Friday, October 31, 2008

From the Pen of Adam Smith Vol. 1

Due to NaNoWriMo (and its textbook like qualities), I decided to split up my reading of On the Wealth of Nations, Adam Smith's definitive work on capitalism.

So here are a cropping of quotes of Book 1: Of the causes of Improvement in the productive powers of labour, and of the Order according to which its Produce is naturally distributed among the different Ranks of the People.

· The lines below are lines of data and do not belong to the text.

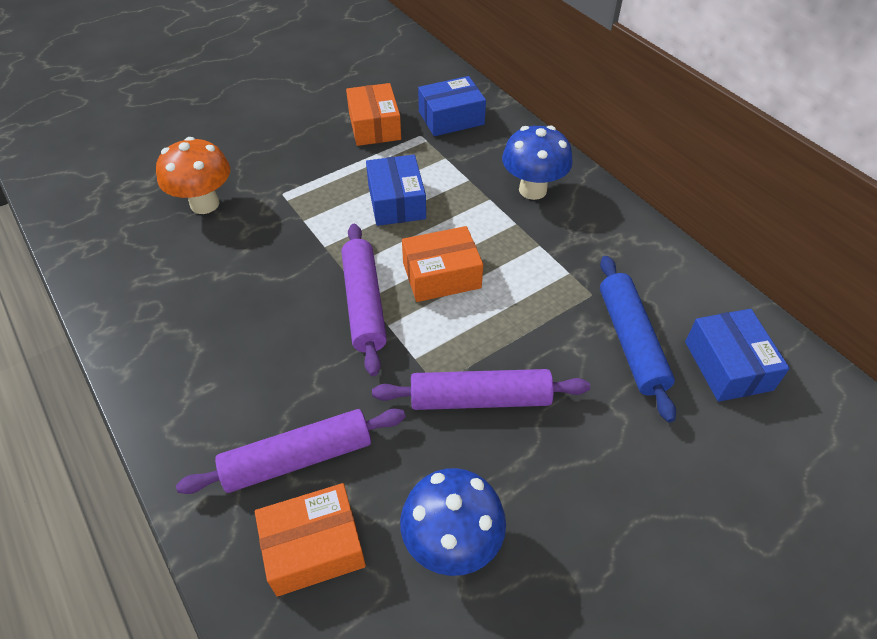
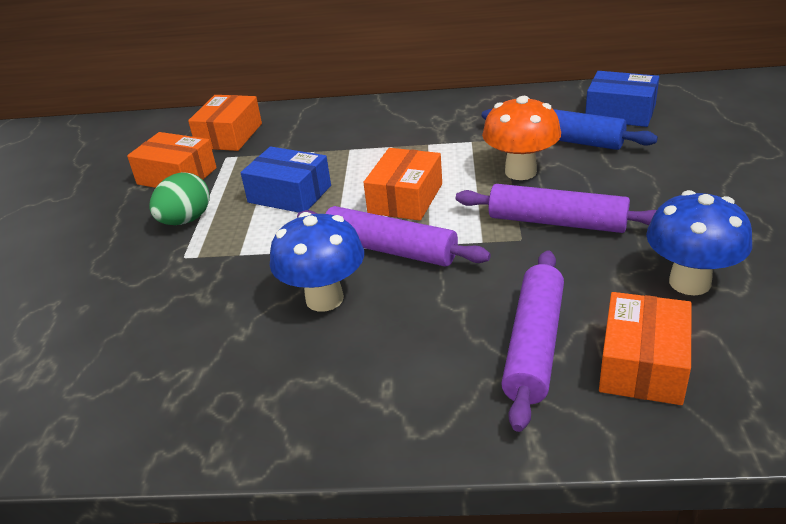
camera: 50 degrees left, 15 degrees down
orange mushroom [156,137,230,214] -> orange mushroom moved to [482,96,561,180]
purple rolling pin [372,369,590,410] -> purple rolling pin turned 75 degrees clockwise [456,184,657,233]
blue box [418,76,486,136] -> orange box [188,95,262,151]
blue mushroom [502,125,573,200] -> blue mushroom moved to [270,212,364,312]
none -> green egg [149,172,210,225]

Is this improvement in the circumstances of the lower ranks of the people to be regarded as an advantage or as an inconveniency to the society? The answer seems at first sight abundantly plain. Servants, labourers and workmen of different kinds, make up the far greater part of every great political society. But what improves the circumstances of the greater part can never be regarded as an inconveniency to the whole. No society can surely be flourishing and happy, of which the far greater part of the members are poor and miserable. It is but equity, besides, that they who feed, cloath, and lodge the whole body of people, should have such a share of the produce of their own labour as to be themselves tolerably well fed, cloathed, and lodged.
p.110-111
In reality high profits tend much more to raise the price of work than high wages ... In raising the price of commodities the rise of wages operates in the same manner as simple interest does in the accumulation of debt. The rise of profit operates like compound interest. Our merchants and master-manufacturers complain much of the bad effect of high wages in raising the price, and thereby lessening the sale of their goods both at home and abroad. They say nothing concerning the bad effects of high profits. They are silent with regard to the pernicious effects of their own gains. They complain only of those of other people.
p. 136-137
The pretence that corporations are necessary for the better government of trade, is without any foundation. The real and effectual discipline which is exercised over a workman, is not that of his corporation, but that of his customers. It is the fear of losing their employment which restrains his fraud and corrects his negligence. An exclusive corporation necessarily weakens the force of this discipline.
p.178
But the rate of profit does not, like rent and wages, rise with the prosperity, and fall with the declension, of the society. On the contrary, it is naturally low in rich, and high in poor countries, and it is always highest in the countries which are going fastest to ruin.
p.338
The interest of the dealers, however, in any particular branch of trade or manufactures, is always in some respects different from, and even opposite to, that of the public. To widen the market and to narrow the competition, is always the interest of the dealers. To widen the market may frequently be agreeable enough to the interest of the public; but to narrow the competition must always be against it, and can serve only to enable the dealers, by raising their profits above what they naturally would be, to levy, for their own benefit, an absurd tax upon the rest of their fellow citizens. The proposal of any new law or regulation of commerce which comes from this order, ought always to be listened to with great precaution, and ought never to be adapted til after having been long and carefully examined, not only with the most scrupulous, but with the most suspicious attention. It comes from an order of men, whose interest is never exactly the same with that of the public, who have generally an interest to deceive and even oppress the public, and who accordingly have, upon many occasions, both deceived and oppressed it.